By Preston Wilder
Let’s be honest: how excited are we really for Men in Black: International, 22 years after the first one and a full seven years after the disposable Men in Black 3? (I have vague memories of Time-travel, and Tommy Lee Jones looking old and fed-up.) The hype machine has been dutifully churning out hype. At the Cineplex last week, you could see not just a trailer but also a tie-in with a brand of designer dark glasses (“Do you have what it takes to wear the glasses?”). On the internet – specifically popsugar.co.uk – you can find headlines like ‘Here’s How Men in Black: International Fits Into the Rest of the MiB Universe’. Even the subtitle is a nod to the fact that the non-US market is where Hollywood makes most of its money these days – though in fact the film isn’t really so ‘international’: everyone’s either American or British (as opposed to merely American) and it mostly takes place in London and New York, with generic cameos for an Arab souk and the Eiffel Tower. Typical, really.
That said, the timing is right for a Men in Black reboot. The franchise ran mostly on banter, pitting smartass Will Smith against TLJ’s grumpy deadpan – and banter is the currency of the blockbuster realm at the moment, thanks to the Avengers.

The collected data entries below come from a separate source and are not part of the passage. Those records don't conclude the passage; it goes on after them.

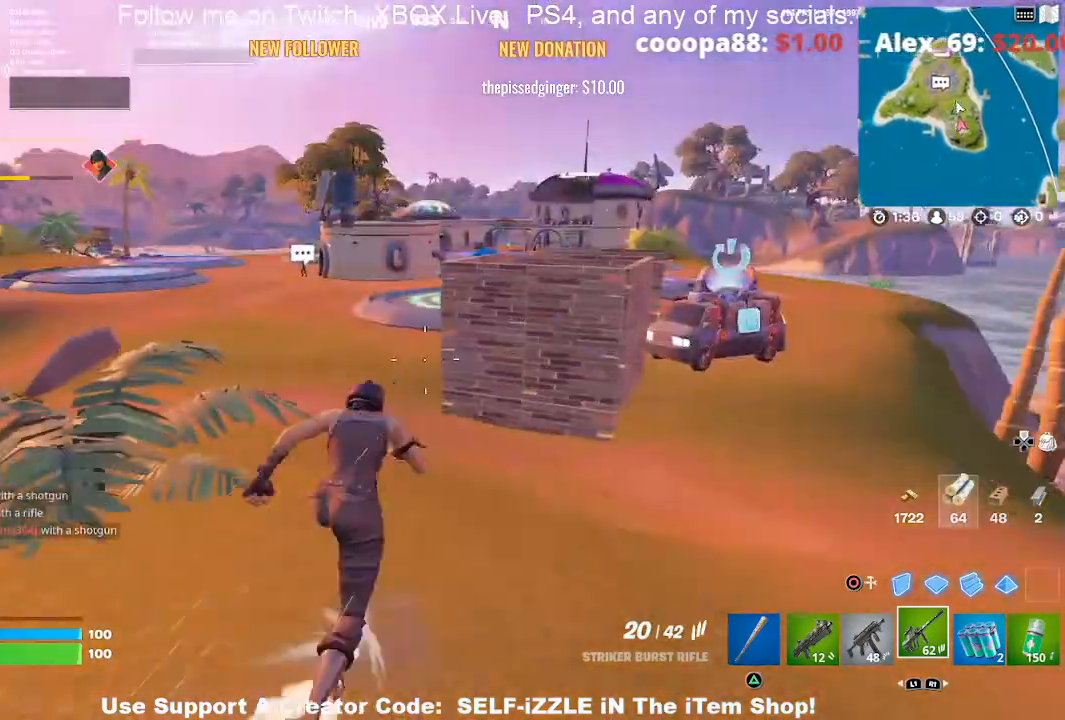
{"buttons": [], "left_stick": "up", "right_stick": "center", "events": []}
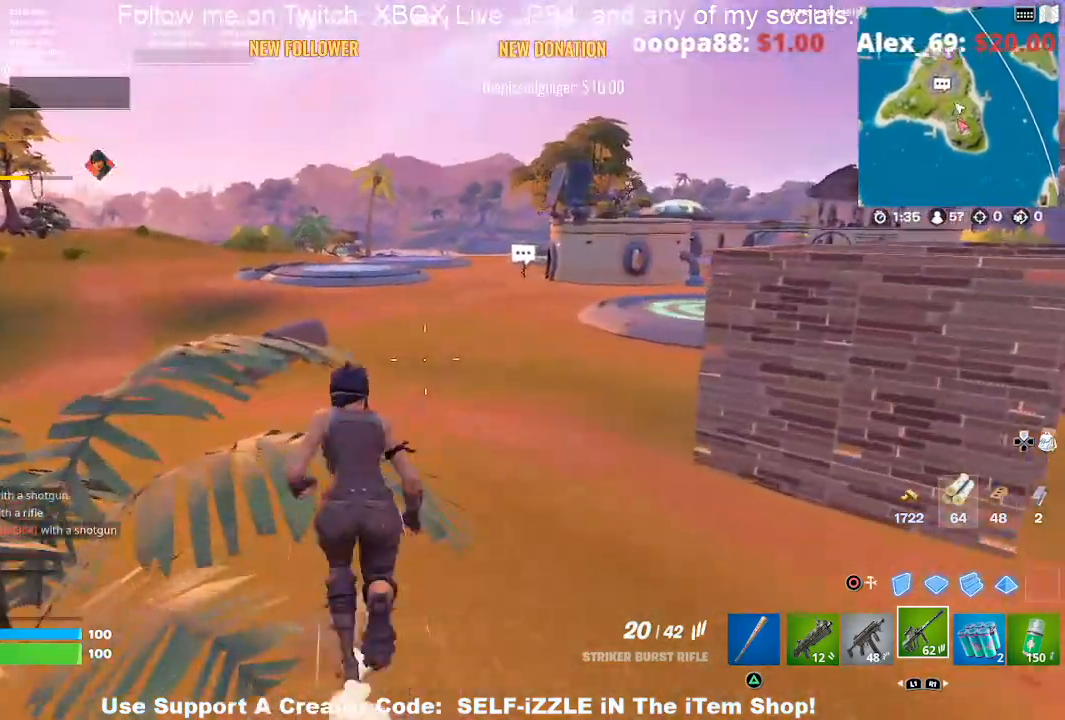
{"buttons": [], "left_stick": "up-left", "right_stick": "center", "events": [[100, "left_stick", "up-left"], [200, "CROSS", "down"], [467, "CROSS", "up"]]}
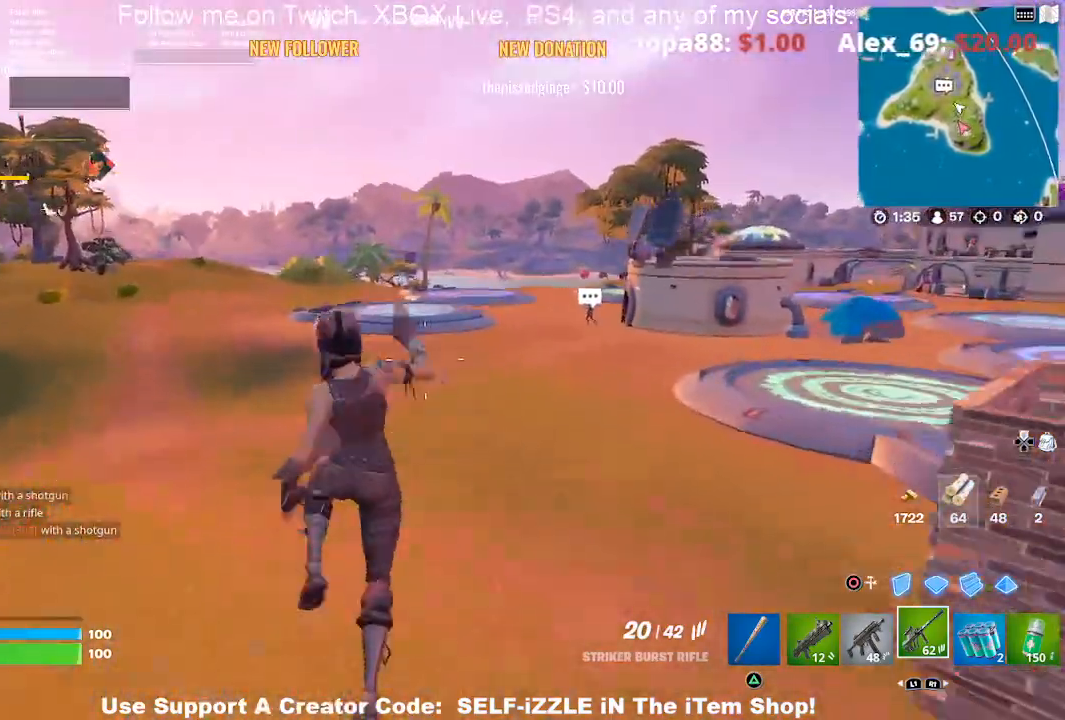
{"buttons": [], "left_stick": "up-left", "right_stick": "center", "events": []}
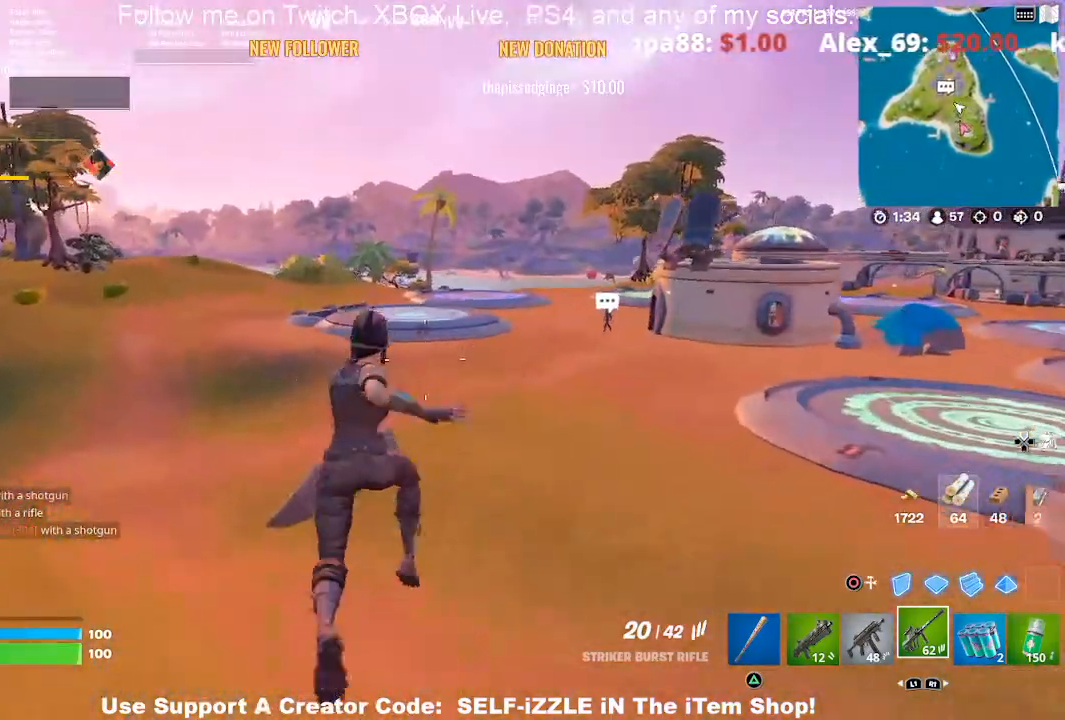
{"buttons": [], "left_stick": "up-left", "right_stick": "center", "events": [[333, "left_stick", "up"], [500, "left_stick", "up-left"]]}
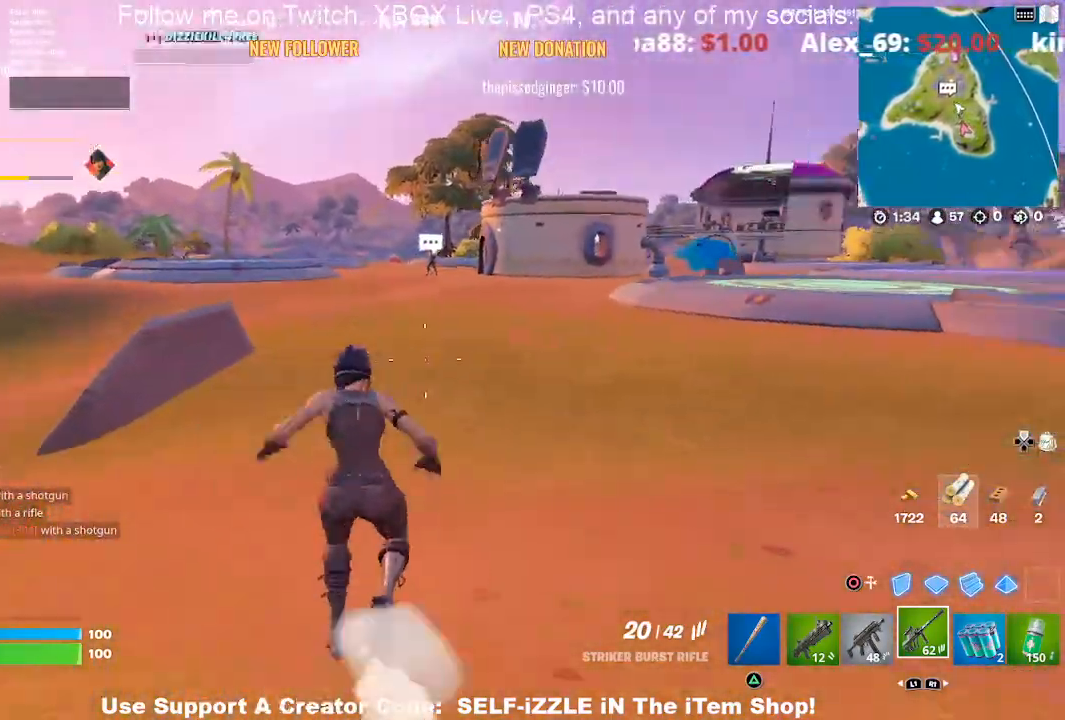
{"buttons": [], "left_stick": "up-left", "right_stick": "center", "events": [[67, "CROSS", "down"], [300, "CROSS", "up"]]}
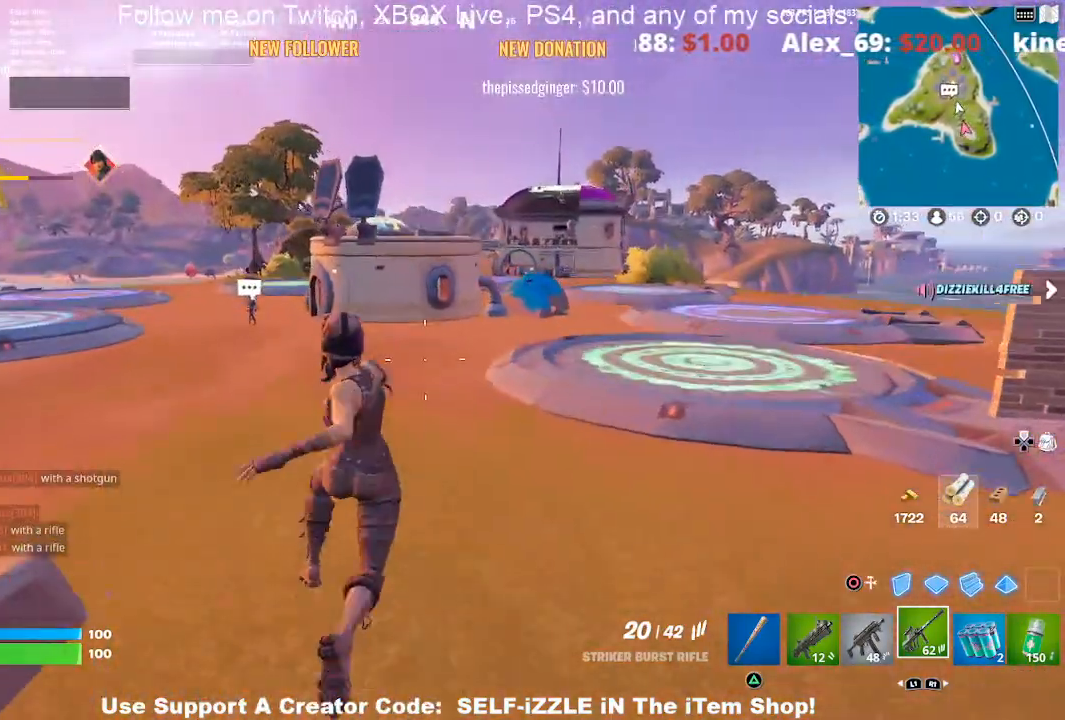
{"buttons": [], "left_stick": "up-left", "right_stick": "center", "events": []}
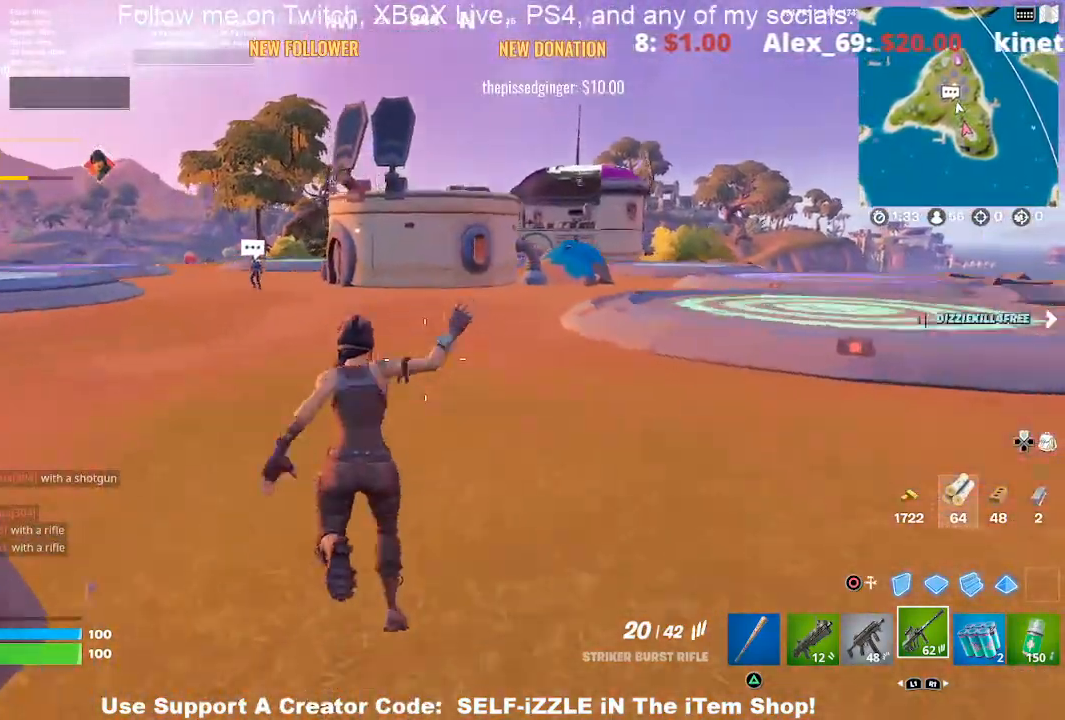
{"buttons": [], "left_stick": "up-left", "right_stick": "center", "events": []}
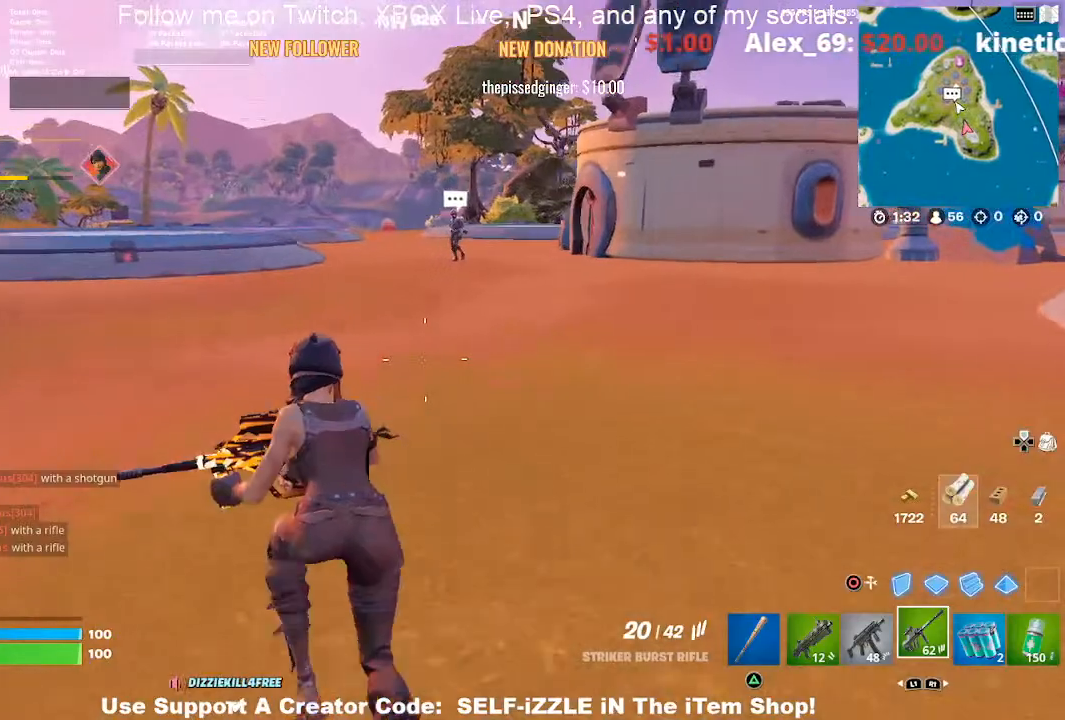
{"buttons": [], "left_stick": "up-left", "right_stick": "center", "events": [[100, "CROSS", "down"], [333, "CROSS", "up"]]}
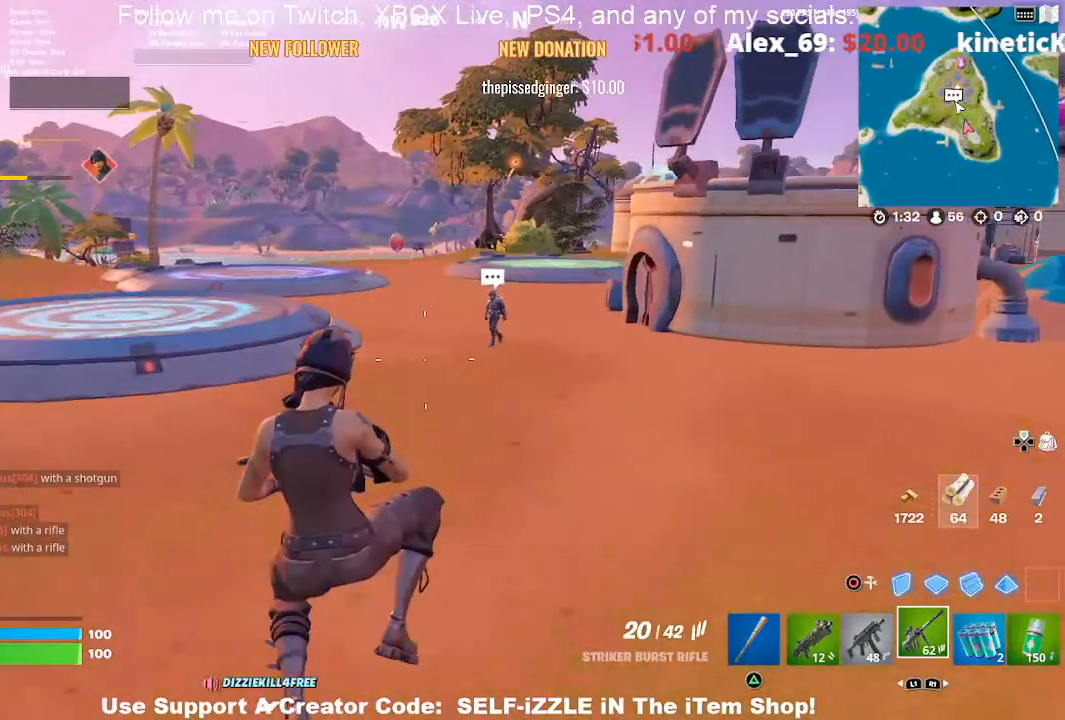
{"buttons": [], "left_stick": "up", "right_stick": "center", "events": [[367, "left_stick", "up"]]}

The presence of Chris ‘Thor’ Hemsworth reinforces the Marvel connection, though in fact the reboot trades on an even trendier angle, viz. the introduction of a woman: Tessa Thompson (who was also in Marvel, as Valkyrie) is Agent M, who’s been wanting to be a Man – er, Person – in Black ever since a childhood encounter with a baby alien known as a Tarantian (the Tarantian then disappears from the story – or does it???). She finally finds what she’s looking for, following a wormhole to the MiB headquarters where Agent O (Emma Thompson) decides to give her a chance – though the name remains an embarrassment. “‘Men’…?” queries Tessa delicately, speaking not just woman to woman but Thompson to Thompson. “Don’t,” sighs Emma; “Don’t start. I’ve had the conversation.”
The film starts off lively, then runs out of steam. You’d think seven years would be long enough to come up with a clever plot, or at least fill two hours with consistently strong comic business – but in fact the plot is the usual tired tale of a magical gizmo and the alien baddies who want to get hold of it, while the tone of the film varies wildly. Men in Black is a rather schizophrenic franchise, having been a comic book and kids’ TV cartoon in addition to the movies – and the first half of International recalls the snappy Noo Yawk tone of the first MiB while the second hour gets a lot more kid-friendly. The ‘12’ rating seems about to be stretched early on, with M accusing H (that’s Chris) of pimping her out to visiting aliens – but then we’re introduced to a small, mushroom-shaped alien sidekick called ‘Pawny’ who becomes a kind of mascot, the pace flags, the cute factor gets alarmingly high and the jokes correspondingly duller. It’s like riding a bike, H is told as he mounts a type of intergalactic scooter – then it shoots off, with our hero struggling to control it; “This is not like riding a bike at all!”. It’s all a bit lame.
The central dynamic helps, reversing the relationship between J and K in the previous films: the veteran is now the vain, sloppy maverick, while the newbie is the serious-minded partner. Both stars are charming (even if the bid to engineer a romantic angle gets a little strained) and the aliens are fun, as usual. One has a brain for a head – not exactly a brain, but a kind of gelatinous mass from the neck up – another is a literal ‘four eyes’, with two pairs of eyes behind two pairs of spectacles. M meets a pair of shoes with what looks like a pair of false teeth inside each shoe, and there’s also an alien girl who literally slows time down when H walks by, watching him in slo-mo because he’s “so yummy”. Hemsworth is a good sport as usual, happy to make some obscure feminist point by playing the himbo sex object; Thompson is terrific, as soulful in her way as Tommy Lee Jones and a good deal less grumpy.
Still, the good stuff only goes so far. “Something is wrong in Men in Black,” warns an anxious alien – and he means MiB the organisation, which apparently harbours a mole, but MiB the franchise doesn’t get off scot-free either. The Columbia ‘torch lady’ dons a pair of shades in the opening logo, in the same way that the ‘X’ in 20th-Century Fox lingered for a few seconds in last week’s Dark Phoenix – and this, like X-Men, is a franchise that only persists because Hollywood studios are obsessed with franchises, and afraid to try anything new. Men in Black: International is okay – and enjoyable enough for about an hour – but are we excited? Not really.